ピーターはバージニア州でも撮影しています。バイトをしている23歳の女性は「高校の同級生の半分は労働者階級と言えるかな。高校の親友は今、薬物で刑務所に入ってる。フェンタニル依存は深刻な問題。私は親戚の中で初めて大学を卒業するの。」と話しています。
川魚を釣って遊んでいる青年たちに話を聞いています。1人の青年は4年間の奨学金を得て学ぶそうです。うち2年間はロンドンに留学に行くことも明かしています。彼は「アパラチアがただの炭鉱と薬物問題を抱える所だと思って欲しくない。歴史や文化があり人々は素晴らしい。誇りをもってほしい。」と話しています3。
湧き上がる議論
動画ではウェストバージニア州とバージニア州の豊かな自然が映し出されています。アメリカの原風景ともいえそうな光景で、ひたすら寂れた街の風景が映し出されているだけですが、美しく感じます。
人々の声からは助け合いのコミュニティが生き残っていることがわかります。他方、異口同音に身の回りで薬物依存の人々の割合が高いと語っています。貧困問題と薬物問題を抱え、ニュースによく出てくる知名度が高い地域ですが、そこで生活する人々の生の声を聞くことは少なく、貴重な動画です。奇をてらわずそこに暮らす人々の語りに耳を傾けるピーターの技量がこの動画を価値のあるものにしています。
再生回数は執筆時点で1200万回で、これまでのピーターの動画の中でもかなり高い方です。登録者数も着実に伸ばしてきたものの、この一ヶ月で急加速しています。Twitchストリーマーのハサン・パイカー(Hasan Piker)が取り上げ、Redditでも話題になっています。
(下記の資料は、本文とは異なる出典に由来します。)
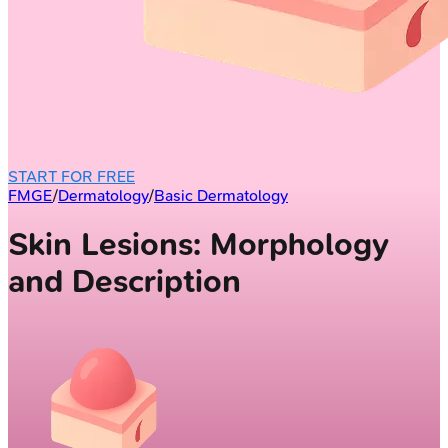
START FOR FREE
FMGE
/
Dermatology
/
Basic Dermatology
Skin Lesions: Morphology
and Description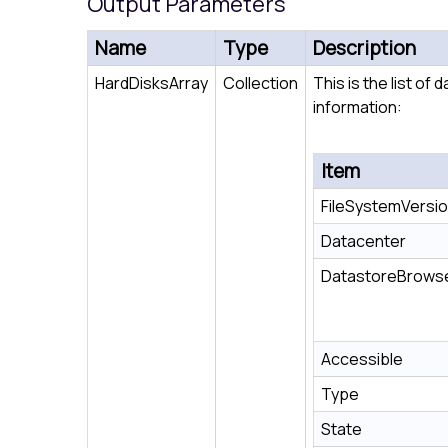
Output Parameters
Name
Type
Description
HardDisksArray
Collection
This is the list of
information:
Item
FileSystemVersi
Datacenter
DatastoreBrows
Accessible
Type
State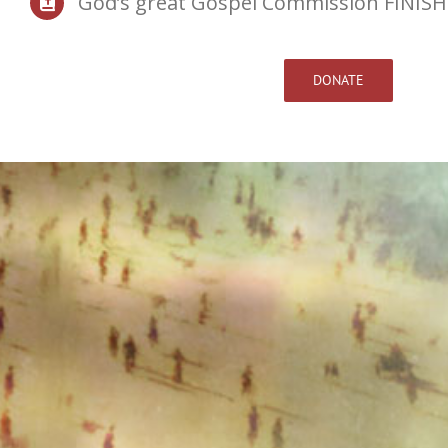
God’s great Gospel Commission FINISH
DONATE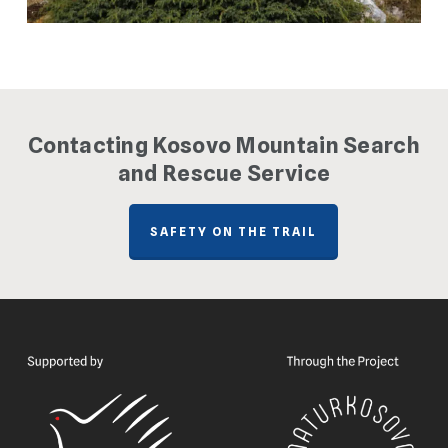
Contacting Kosovo Mountain Search
and Rescue Service
SAFETY ON THE TRAIL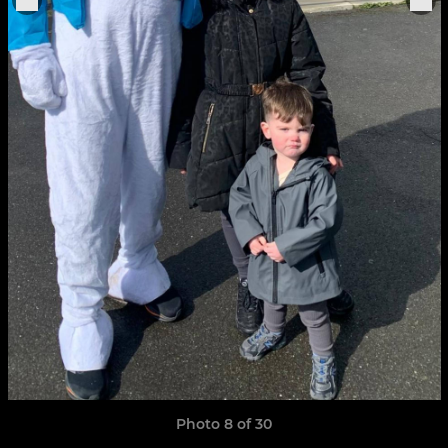
Photo 8 of 30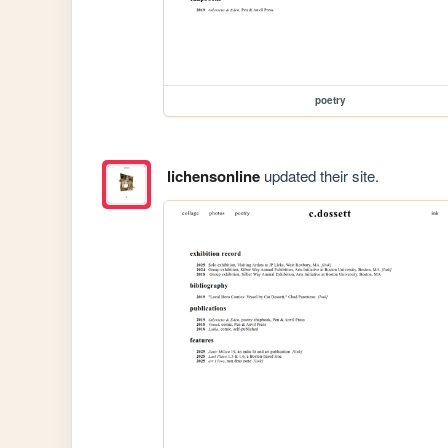
poetry
lichensonline
updated their site.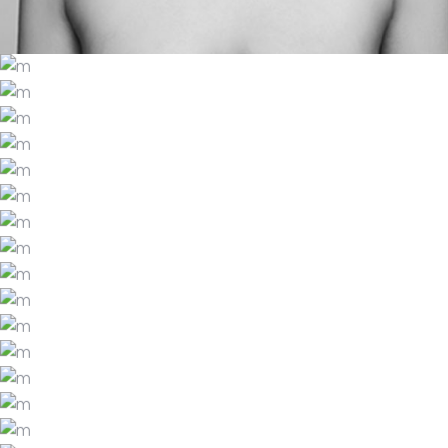
HAUTE HABANERO
LATKES AND LACE
CASHMERE CAULIFLOWER
LIFESTYLE
BOHO REVIVAL
LIFESTYLE
A RUSTIC ESCAPE
LIFESTYLE
THEORY AND PRACTICE
LIFESTYLE
OMBRE OYSTER
LIFESTYLE
HIDDEN DESTINATIONS
LIFESTYLE
THE SCIENCE OF SOUND
LIFESTYLE
TOTES AND TARRAGON
LIFESTYLE
MARACAS AND MACARONS
LIFESTYLE
JORTS AND JICAMA
LIFESTYLE
GLITTER PAPARAZZI
LIFESTYLE
THE COLOR SCHEME
LIFESTYLE
PERFECT VISUAL DESIGN
LIFESTYLE
PURE WHITE STYLE
LIFESTYLE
米国で社会的に注目が集まっている題材であるためか、議論が沸騰しています。ピーターのSNSコメント欄には、脱石炭を推進した民主党が悪い、貧困問題を放置した共和党が悪い、その土地に留まっている人が悪い……などの意見から、大手メディアがこれまでしてこなかった方法で人々の声を紹介しているピーターを褒める意見まで投稿されています。
コメント欄が問題視しているのはCNNやFOXなどの大手メディアがこの地域の人々を視聴率を集めるための「ニュースのネタ」としか扱っていなかったことです。ふだん大手メディアが取り上げない人々を茶化し半分で取り上げていたアンドリュー・キャラハンのChannel 5ですら真摯なジャーナリズムだとファンは呼んでしまうぐらいなので、メディア不信が根深いことがよくわかります。しかし大手メディアと同様に、コメントをしている視聴者たちも自分の政治的主張のために彼らを使っているようにも見えます。
地域の住民がニュースや統計の数字ではなく一人一人の人間なのだとわかります。住民にとって必要な対策がなされるとよいのですが、それが何なのかは合意を得るのは難しいだろうことも動画から感じ取れます。
コミュニティで支え合うのは素晴らしいことですが、それは公的な仕組みが乏しく、公的な仕組みを作る機運も乏しいことの裏返しでもあります。産業が衰退した後に住み続ける人々には何が必要なのか考えさせられます。